Dai primi risultati della ricerca, ottenuti tramite l’utilizzo di software GIS (Geographic Information System), emerge che, solo le aree degli svincoli autostradali rappresentano circa 1.500 ettari che potrebbero essere recuperati (come 1500 campi da calcio), con un aumento del valore economico, sociale ed ambientale di questi spazi. Per esempio, lo studio ha analizzato nel dettaglio i 47 svincoli dell’autostrada A1, ipotizzando di poter recuperare fino a 91 ettari dei quasi 109 inutilizzati (84%), mentre degli 88,5 ettari attualmente fuori uso perché inclusi tra i 62 svincoli della E45, è possibile riqualificarne fino all’82,5% (72,9 ettari su 88,5).

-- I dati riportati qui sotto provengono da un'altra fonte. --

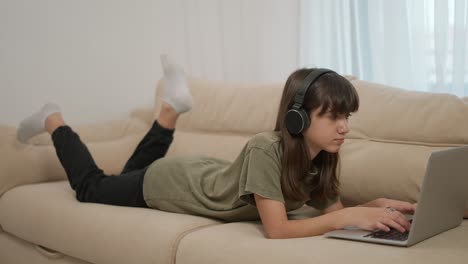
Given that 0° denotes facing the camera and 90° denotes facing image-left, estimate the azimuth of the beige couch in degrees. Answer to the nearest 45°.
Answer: approximately 45°

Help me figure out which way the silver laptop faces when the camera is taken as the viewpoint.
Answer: facing away from the viewer and to the left of the viewer

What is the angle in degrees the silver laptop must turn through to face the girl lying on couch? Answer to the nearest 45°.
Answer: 0° — it already faces them

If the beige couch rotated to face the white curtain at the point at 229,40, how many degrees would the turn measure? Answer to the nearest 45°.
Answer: approximately 135° to its right

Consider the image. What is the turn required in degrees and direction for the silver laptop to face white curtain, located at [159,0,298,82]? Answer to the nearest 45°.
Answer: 0° — it already faces it
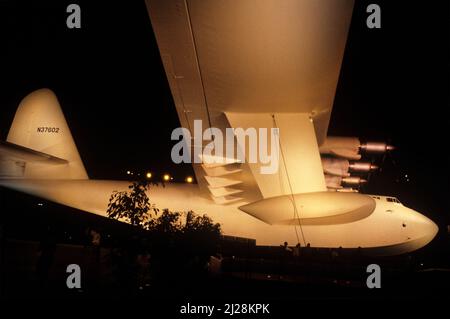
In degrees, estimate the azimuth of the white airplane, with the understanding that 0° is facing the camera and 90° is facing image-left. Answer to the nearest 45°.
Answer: approximately 270°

Il progetto dell’Università di Perugia mira a riqualificare queste aree tramite cinque differenti ipotesi: piantagioni per la produzione di biomassa legnosa o la produzione di legname di pregio; realizzazione di “isole di bellezza paesaggistica” o “isole di conservazione della biodiversità vegetale” o, ancora, realizzazione di sistemi naturali di raccolta delle acque.
“Il ritorno alla buona abitudine di non sprecare l’enorme valore del territorio del nostro Paese che troppo spesso subisce, oltre al danno della cementificazione, anche quello dell’abbandono e del disuso, ci ha guidato nel sostegno a questa iniziativa”, ha dichiarato Fausto Amadasi, Presidente Cassa Italiana Previdenza e Assistenza Geometri (CIPAG). “Siamo convinti – ha aggiunto – che questo progetto avrà effetti concreti e ci aiuterà a far capire a tutti gli operatori del settore che è possibile creare valore attraverso il recupero di zone inutilizzate e che, quindi, la cura dell’ambiente e dell’ecosistema non è solo di tipo conservativo, ma può essere fonte di ricchezza economica, di sviluppo del nostro territorio e di recupero di una cultura del rispetto del paesaggio e del ‘bel Paese’. Ci sono enormi possibilità”.
Oggi la gestione delle aree infrastrutturali costa all’Anas o alle società autostradali circa 2.000 euro/ettaro per la pulizia, lo sfalcio e la potatura degli alberi, “Con alcuni progetti di riqualificazione – sostiene il prof. Angelo Frascarelli – ad esempio usando queste aree per produzioni da biomassa o legname da opera, si possono ridurre questi costi a 500 euro/ha (-75%), con un risparmio di 1500 euro/ha; inoltre si crea fatturato e occupazione su aree inutilizzate”. “Non solo – prosegue Frascarelli – con il progetto di utilizzazione di queste aree a mantenimento di biodiversità vegetale, si possono creare isole di conservazione delle specie vegetali. E’ di pochi giorni fa l’approvazione in Parlamento della legge sulla biodiversità: negli svincoli autostradali possiamo creare “isole di biodiversità vegetale e di bellezza paesaggistica”. Ma il vantaggio maggiore sarebbe la sottrazione di anidride carbonica dall’atmosfera e il contrasto all’effetto serra. Uno svincolo, come quello di Orte, da solo, ad esempio è in grado di sottrarre 298 tonnellate di CO2 in 10 anni. Come se venisse assorbita tutta la CO2 prodotta in un anno da quasi mille autovetture che viaggiano nella tratta tra Roma e Firenze.
Alla presentazione del progetto hanno partecipato Gian Antonio Stella, giornalista Corriere della Sera e scrittore, con un intervento su “Sprecopoli: l’Italia degli sprechi e del degrado”, Roberto Reggi, direttore Agenzia del Demanio e Stefano Lo Russo, presidente della Commissione Politiche abitative, Urbanistica e Lavori pubblici di ANCI (Associazione Nazionale Comuni Italiani) e Assessore all’Urbanistica della Città di Torino.